## BEGIN Text excerpt
Giving It All Up, Getting Back Very Much More – From the Daily Office Lectionary – November 26, 2012

From Luke’s Gospel:

Jesus said, “It is easier for a camel to go through the eye of a needle than for someone who is rich to enter the kingdom of God. Those who heard it said, “Then who can be saved?” He replied, “What is impossible for mortals is possible for God.” Then Peter said, “Look, we have left our homes and followed you.” And he said to them, “Truly I tell you, there is no one who has left house or wife or brothers or parents or children, for the sake of the kingdom of God, who will not get back very much more in this age, and in the age to come eternal life.”

(From the Daily Office Lectionary – Luke 18:25-30 (NRSV) – November 26, 2012)
 
Jesus Talking to the DisciplesDo you ever wish someone whom you respect and admire hadn’t said what they said, because what they said is so hard to explain to someone who doesn’t respect and admire them, and what they said just sounds wrong, even to you? Then you know how I feel about the last response of Jesus in this conversation with Peter!

Jesus has just answered the question of someone Luke calls “a certain ruler” (in Mark’s Gospel he is described as a “rich young man”) about how to inherit eternal life with the famous reply, “Sell everything you own and give the money to the poor.” The disciples (more people than the Twelve, I think) are as unhappy with this hyperbolic response as the original questioner, and Peter seems downright outraged. “What are you saying?” I can almost hear him shouting at Jesus. “We have given up everything for you!” Is Jesus simply placating him with the promise of pie-in-the-sky-by-and-by? That’s what it sounds like. “Don’t worry! You’ll get it all back and get to live forever, too!”

Of course, I’m pretty certain that’s not what Jesus meant, but it’s so hard to explain that to someone who is skeptical of this whole God-Incarnate thing to begin with.
## END Text excerpt
## BEGIN Supplied material
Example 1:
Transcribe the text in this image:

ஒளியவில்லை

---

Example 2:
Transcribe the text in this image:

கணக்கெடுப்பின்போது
## END Supplied material
Directions for this task: According to the text excerpt, how does Mark's Gospel describe the person whom Luke calls "a certain ruler"?

Solution for this problem: As a "rich young man."